Virasana / Supta Virasana
- Begin by kneeling on the floor.
- Spread the feet just wide enough apart that your tush can fit between your heels. Keep the inner knees close together, and the tops of the feet flat on the floor. Try to bring your tush to rest on the floor.
- If your tush doesn’t hit the floor, just sit up straight and breathe into the pose. Don’t force your tush down – opening the hips is more important than getting down to the floor.
- If you feel discomfort in your knees, you can place a pillow or block under your bottom for support. If you feel discomfort in your feet, you can try rolling up the edges of your mat under your feet for more support.
- If you can sit in the pose comfortably with your bottom on the floor, you can begin to bend backward. Use your hands for support on the floor. Engage abdominal muscles to avoid overextending your back. If you’re flexible, you may be able to come down on your elbows or even flat on your back.
- Work on relaxing into the pose, remembering to breathe.
- Come back up to a seated kneeling position. Gently bring your legs around to a cross-legged position.
Hero pose works to stretch and open the knees, hips, and feet. The pose can improve digestion and relieve gas and the symptoms of menopause. The more advanced version adds a deep backbend, which is beneficial for spine health: when done properly, the pose can be helpful for sciatica and lower-back pain. Backbends are heart-opening poses, which decrease depression, improve functioning of the lungs, and improve posture.
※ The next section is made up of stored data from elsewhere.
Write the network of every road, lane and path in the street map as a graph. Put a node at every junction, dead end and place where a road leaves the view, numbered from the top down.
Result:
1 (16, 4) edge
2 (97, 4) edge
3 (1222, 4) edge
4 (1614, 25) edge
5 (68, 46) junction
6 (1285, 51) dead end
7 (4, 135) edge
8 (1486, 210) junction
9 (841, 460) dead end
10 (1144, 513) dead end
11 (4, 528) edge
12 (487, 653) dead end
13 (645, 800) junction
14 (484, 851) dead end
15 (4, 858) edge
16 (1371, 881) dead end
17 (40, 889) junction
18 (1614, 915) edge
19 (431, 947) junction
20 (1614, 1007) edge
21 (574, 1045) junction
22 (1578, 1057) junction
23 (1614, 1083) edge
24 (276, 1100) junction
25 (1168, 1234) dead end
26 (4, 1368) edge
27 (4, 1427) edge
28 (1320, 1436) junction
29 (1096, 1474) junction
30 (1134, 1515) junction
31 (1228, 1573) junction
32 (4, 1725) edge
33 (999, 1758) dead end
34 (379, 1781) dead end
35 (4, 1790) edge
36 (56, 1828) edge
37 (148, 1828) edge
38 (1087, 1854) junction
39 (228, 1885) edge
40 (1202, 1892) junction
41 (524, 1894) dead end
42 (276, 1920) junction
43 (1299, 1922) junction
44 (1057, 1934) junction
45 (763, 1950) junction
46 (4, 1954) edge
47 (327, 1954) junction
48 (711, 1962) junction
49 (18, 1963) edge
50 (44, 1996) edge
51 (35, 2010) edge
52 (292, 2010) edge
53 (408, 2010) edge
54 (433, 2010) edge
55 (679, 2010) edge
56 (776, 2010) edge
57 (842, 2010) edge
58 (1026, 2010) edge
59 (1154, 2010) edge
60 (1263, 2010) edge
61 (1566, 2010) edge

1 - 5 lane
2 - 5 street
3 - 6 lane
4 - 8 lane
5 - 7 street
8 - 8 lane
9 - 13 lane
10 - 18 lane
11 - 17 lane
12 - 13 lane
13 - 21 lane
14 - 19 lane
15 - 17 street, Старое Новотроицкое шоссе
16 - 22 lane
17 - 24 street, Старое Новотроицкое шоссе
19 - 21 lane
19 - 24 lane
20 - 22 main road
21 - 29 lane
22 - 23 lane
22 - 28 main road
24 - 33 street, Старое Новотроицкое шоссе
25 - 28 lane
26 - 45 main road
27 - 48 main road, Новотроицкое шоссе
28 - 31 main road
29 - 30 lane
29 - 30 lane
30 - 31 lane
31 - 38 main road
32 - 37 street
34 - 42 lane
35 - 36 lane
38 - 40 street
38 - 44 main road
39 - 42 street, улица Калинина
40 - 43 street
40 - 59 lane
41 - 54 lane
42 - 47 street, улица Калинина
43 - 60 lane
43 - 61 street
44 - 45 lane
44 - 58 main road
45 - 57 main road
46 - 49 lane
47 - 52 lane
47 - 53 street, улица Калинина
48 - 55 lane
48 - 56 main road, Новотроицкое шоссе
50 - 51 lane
Contraindications include heart problems. Students with knee or ankle problems may want to modify or avoid this pose. Those with back problems should avoid the backbending variation.
My Experience of Hero Pose:
Hero pose has been a favorite of mine for a long time. I liked the challenge of the pose and the stretch through hips and thighs. Over the years it’s been exciting to make progress in this pose – being able to sit my tush on the floor, to increase the backbend I was capable of, and eventually to lie on the floor with my arms extended. It was very satisfying to finally find a sense of ease in this challenging pose, to be able to lie back comfortably and just enjoy the stretch without being limited by pain or pressure. However, with my current schedule, I’ve had less time for yoga, which has led me to focus the time I do have on standing poses and meditation. I began to practice hero pose less frequently, and so I lost some of that flexibility that allowed me to relax deeply into the pose. My knees started to bother me, and I’ve had to work more gently and thoughtfully with the pose than I used to. It’s become a goal of mine to regain that former flexibility and ease and to maintain it as I get older.